Data records
══════════

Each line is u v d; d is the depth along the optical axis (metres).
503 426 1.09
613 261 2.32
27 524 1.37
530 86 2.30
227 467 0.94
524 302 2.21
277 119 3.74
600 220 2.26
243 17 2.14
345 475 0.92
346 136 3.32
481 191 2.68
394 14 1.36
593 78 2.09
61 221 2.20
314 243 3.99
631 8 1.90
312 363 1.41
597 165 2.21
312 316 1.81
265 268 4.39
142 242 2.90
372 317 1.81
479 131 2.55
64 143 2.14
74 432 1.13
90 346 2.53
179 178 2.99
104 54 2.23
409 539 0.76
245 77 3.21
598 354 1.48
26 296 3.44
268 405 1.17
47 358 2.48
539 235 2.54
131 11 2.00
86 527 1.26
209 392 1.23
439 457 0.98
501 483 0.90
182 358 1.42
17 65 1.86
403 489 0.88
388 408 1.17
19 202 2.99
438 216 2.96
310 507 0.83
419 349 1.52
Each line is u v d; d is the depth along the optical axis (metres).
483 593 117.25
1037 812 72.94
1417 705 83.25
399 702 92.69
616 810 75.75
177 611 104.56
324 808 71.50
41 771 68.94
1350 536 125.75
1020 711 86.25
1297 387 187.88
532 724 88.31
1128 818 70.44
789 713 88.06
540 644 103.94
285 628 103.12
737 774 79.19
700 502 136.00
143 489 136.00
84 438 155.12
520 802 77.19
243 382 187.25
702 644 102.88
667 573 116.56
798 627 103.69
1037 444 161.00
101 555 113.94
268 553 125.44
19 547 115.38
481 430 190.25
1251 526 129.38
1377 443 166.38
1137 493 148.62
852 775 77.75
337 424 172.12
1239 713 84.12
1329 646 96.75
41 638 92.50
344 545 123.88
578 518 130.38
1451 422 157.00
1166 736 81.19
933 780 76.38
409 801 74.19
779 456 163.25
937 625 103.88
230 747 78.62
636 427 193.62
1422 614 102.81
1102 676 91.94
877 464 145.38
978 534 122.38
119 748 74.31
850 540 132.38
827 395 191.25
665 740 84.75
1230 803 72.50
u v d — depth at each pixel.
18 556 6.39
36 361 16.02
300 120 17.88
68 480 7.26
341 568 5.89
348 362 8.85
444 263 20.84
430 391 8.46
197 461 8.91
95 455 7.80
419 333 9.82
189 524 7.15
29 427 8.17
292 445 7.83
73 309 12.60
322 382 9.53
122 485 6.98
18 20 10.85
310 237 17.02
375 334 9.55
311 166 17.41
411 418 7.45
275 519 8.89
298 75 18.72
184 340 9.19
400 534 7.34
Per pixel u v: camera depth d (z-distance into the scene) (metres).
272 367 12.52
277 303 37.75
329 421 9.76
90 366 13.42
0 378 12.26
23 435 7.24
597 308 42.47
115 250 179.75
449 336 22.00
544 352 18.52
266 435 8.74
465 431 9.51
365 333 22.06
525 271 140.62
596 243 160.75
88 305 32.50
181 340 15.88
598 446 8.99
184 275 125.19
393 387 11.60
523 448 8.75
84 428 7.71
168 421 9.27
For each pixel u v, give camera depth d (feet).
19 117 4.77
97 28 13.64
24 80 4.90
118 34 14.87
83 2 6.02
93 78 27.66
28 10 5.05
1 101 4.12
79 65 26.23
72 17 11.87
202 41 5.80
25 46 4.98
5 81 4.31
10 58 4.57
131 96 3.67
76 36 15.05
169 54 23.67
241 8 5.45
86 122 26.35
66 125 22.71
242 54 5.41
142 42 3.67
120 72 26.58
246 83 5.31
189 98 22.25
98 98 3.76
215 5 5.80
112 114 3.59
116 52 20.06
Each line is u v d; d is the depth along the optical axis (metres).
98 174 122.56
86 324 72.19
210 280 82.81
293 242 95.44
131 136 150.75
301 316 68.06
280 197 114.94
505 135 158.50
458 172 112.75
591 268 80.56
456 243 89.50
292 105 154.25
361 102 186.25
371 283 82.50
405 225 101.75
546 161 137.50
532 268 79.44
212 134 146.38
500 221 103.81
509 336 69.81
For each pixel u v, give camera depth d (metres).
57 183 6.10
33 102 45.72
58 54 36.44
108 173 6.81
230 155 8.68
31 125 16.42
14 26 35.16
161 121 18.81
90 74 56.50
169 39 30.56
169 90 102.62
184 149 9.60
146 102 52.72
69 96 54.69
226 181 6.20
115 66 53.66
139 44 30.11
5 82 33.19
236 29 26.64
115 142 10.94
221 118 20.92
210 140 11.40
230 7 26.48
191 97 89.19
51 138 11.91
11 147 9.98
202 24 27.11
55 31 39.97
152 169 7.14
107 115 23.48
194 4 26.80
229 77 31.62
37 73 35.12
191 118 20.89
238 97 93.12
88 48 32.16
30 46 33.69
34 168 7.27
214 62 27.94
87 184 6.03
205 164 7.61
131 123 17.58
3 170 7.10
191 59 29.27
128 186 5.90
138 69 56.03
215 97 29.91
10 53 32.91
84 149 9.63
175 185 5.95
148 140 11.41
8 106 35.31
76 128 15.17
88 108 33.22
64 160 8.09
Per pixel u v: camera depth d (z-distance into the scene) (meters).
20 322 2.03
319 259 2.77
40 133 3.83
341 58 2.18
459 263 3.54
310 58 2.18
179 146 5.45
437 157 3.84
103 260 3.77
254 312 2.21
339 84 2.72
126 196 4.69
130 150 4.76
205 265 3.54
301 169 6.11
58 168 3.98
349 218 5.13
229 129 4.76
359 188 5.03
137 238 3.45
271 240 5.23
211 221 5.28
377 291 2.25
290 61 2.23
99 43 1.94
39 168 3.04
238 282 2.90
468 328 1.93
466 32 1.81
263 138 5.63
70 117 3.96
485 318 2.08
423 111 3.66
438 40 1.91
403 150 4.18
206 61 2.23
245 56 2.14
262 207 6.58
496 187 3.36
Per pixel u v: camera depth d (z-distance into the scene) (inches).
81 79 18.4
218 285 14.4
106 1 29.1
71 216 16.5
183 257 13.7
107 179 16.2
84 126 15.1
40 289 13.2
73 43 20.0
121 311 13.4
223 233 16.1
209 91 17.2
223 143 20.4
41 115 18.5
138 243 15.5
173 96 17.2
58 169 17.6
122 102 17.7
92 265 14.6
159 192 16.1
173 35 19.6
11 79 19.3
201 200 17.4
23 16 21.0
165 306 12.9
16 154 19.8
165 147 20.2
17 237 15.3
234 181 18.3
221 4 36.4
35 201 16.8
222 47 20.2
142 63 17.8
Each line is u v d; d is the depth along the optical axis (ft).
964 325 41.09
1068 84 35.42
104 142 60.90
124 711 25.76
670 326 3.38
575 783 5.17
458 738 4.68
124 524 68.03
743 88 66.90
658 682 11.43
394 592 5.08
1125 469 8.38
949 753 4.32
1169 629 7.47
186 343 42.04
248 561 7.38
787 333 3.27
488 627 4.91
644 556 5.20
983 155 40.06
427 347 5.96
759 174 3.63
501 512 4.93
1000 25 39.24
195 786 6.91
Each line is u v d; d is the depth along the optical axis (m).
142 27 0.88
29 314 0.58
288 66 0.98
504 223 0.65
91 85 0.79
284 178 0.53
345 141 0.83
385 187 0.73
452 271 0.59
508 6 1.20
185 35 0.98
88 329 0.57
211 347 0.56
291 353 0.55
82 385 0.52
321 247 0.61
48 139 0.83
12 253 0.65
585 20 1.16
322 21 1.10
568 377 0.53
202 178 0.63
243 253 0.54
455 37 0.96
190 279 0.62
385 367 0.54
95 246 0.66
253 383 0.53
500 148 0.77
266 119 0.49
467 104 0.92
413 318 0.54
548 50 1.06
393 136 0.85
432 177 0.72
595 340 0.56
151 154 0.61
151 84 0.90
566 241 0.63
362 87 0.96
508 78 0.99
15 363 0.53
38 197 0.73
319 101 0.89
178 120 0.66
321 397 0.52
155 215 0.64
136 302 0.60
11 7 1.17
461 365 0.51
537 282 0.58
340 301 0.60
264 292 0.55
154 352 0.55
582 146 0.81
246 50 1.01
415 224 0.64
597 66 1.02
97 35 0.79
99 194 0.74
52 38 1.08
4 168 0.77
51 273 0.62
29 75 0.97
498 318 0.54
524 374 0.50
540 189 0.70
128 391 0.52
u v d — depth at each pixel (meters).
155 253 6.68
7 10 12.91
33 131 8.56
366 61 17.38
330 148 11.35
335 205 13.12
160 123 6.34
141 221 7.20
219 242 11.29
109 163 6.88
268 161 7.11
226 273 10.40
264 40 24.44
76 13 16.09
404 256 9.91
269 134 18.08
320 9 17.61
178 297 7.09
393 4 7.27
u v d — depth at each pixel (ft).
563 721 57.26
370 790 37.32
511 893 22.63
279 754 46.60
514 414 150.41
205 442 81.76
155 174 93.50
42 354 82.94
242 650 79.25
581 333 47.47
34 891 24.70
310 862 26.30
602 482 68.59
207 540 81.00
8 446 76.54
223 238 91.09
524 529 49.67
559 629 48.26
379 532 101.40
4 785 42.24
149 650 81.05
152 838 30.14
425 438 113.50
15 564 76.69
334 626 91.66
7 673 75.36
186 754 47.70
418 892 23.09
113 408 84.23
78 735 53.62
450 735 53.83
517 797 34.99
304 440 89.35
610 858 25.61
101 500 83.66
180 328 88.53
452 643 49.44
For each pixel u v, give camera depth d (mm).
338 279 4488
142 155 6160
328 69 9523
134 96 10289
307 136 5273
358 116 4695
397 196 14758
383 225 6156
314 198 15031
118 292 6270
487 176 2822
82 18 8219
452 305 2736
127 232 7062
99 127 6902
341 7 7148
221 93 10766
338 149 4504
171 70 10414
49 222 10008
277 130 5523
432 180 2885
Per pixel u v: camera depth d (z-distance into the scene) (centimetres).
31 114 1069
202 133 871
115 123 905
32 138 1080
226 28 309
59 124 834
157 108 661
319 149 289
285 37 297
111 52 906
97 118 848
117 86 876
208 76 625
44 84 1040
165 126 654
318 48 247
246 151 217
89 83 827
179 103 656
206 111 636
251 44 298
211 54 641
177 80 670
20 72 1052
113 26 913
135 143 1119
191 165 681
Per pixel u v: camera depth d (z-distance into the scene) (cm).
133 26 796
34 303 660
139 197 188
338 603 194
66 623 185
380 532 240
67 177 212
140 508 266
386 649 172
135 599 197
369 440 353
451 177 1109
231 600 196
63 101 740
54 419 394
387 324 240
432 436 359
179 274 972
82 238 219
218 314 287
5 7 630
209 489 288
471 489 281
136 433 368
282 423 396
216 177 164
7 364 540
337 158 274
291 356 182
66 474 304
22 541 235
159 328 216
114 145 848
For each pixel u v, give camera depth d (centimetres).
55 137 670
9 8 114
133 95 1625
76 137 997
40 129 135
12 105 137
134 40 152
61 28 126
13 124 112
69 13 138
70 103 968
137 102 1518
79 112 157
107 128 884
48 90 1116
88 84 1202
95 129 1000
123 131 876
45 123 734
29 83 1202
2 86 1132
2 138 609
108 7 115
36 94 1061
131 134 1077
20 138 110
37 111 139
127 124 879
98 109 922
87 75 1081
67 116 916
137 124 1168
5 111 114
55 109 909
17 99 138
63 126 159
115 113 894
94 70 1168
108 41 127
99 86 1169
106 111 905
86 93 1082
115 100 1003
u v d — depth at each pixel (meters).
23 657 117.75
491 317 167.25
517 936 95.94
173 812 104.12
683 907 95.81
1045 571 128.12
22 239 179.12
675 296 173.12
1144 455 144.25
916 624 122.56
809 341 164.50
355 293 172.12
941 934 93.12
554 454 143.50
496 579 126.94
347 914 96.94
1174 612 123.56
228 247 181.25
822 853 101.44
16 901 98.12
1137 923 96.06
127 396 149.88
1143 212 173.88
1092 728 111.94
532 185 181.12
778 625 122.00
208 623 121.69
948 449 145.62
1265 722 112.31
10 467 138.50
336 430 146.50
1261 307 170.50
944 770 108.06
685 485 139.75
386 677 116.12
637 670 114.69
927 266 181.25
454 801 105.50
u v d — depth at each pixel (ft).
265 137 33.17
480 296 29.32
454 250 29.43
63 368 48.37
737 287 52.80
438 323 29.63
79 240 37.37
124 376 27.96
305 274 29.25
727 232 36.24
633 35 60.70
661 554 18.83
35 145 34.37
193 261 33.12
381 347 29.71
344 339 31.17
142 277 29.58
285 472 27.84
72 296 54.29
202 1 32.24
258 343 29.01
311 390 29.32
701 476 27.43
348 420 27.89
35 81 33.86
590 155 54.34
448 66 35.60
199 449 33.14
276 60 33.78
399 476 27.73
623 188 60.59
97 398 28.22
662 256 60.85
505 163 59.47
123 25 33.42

══════════

> _Directions for this task_:
Using the entries above, give again exactly the lines from the line holding "496 187 3.36" through the line holding "160 123 6.34". Include both end lines and nothing else.

> _Your solution_:
496 187 3.36
Per pixel u v: camera depth d (z-distance into the scene) (inches).
81 79 18.4
218 285 14.4
106 1 29.1
71 216 16.5
183 257 13.7
107 179 16.2
84 126 15.1
40 289 13.2
73 43 20.0
121 311 13.4
223 233 16.1
209 91 17.2
223 143 20.4
41 115 18.5
138 243 15.5
173 96 17.2
58 169 17.6
122 102 17.7
92 265 14.6
159 192 16.1
173 35 19.6
11 79 19.3
201 200 17.4
23 16 21.0
165 306 12.9
16 154 19.8
165 147 20.2
17 237 15.3
234 181 18.3
221 4 36.4
35 201 16.8
222 47 20.2
142 63 17.8
Each line is u v d; d is the depth along the optical axis (ft).
964 325 41.09
1068 84 35.42
104 142 60.90
124 711 25.76
670 326 3.38
575 783 5.17
458 738 4.68
124 524 68.03
743 88 66.90
658 682 11.43
394 592 5.08
1125 469 8.38
949 753 4.32
1169 629 7.47
186 343 42.04
248 561 7.38
787 333 3.27
488 627 4.91
644 556 5.20
983 155 40.06
427 347 5.96
759 174 3.63
501 512 4.93
1000 25 39.24
195 786 6.91
Each line is u v d; d is the depth along the optical axis (m).
142 27 0.88
29 314 0.58
288 66 0.98
504 223 0.65
91 85 0.79
284 178 0.53
345 141 0.83
385 187 0.73
452 271 0.59
508 6 1.20
185 35 0.98
88 329 0.57
211 347 0.56
291 353 0.55
82 385 0.52
321 247 0.61
48 139 0.83
12 253 0.65
585 20 1.16
322 21 1.10
568 377 0.53
202 178 0.63
243 253 0.54
455 37 0.96
190 279 0.62
385 367 0.54
95 246 0.66
253 383 0.53
500 148 0.77
266 119 0.49
467 104 0.92
413 318 0.54
548 50 1.06
393 136 0.85
432 177 0.72
595 340 0.56
151 154 0.61
151 84 0.90
566 241 0.63
362 87 0.96
508 78 0.99
15 363 0.53
38 197 0.73
319 101 0.89
178 120 0.66
321 397 0.52
155 215 0.64
136 302 0.60
11 7 1.17
461 365 0.51
537 282 0.58
340 301 0.60
264 292 0.55
154 352 0.55
582 146 0.81
246 50 1.01
415 224 0.64
597 66 1.02
97 35 0.79
99 194 0.74
52 38 1.08
4 168 0.77
51 273 0.62
29 75 0.97
498 318 0.54
524 374 0.50
540 189 0.70
128 391 0.52
u v d — depth at each pixel (meters).
155 253 6.68
7 10 12.91
33 131 8.56
366 61 17.38
330 148 11.35
335 205 13.12
160 123 6.34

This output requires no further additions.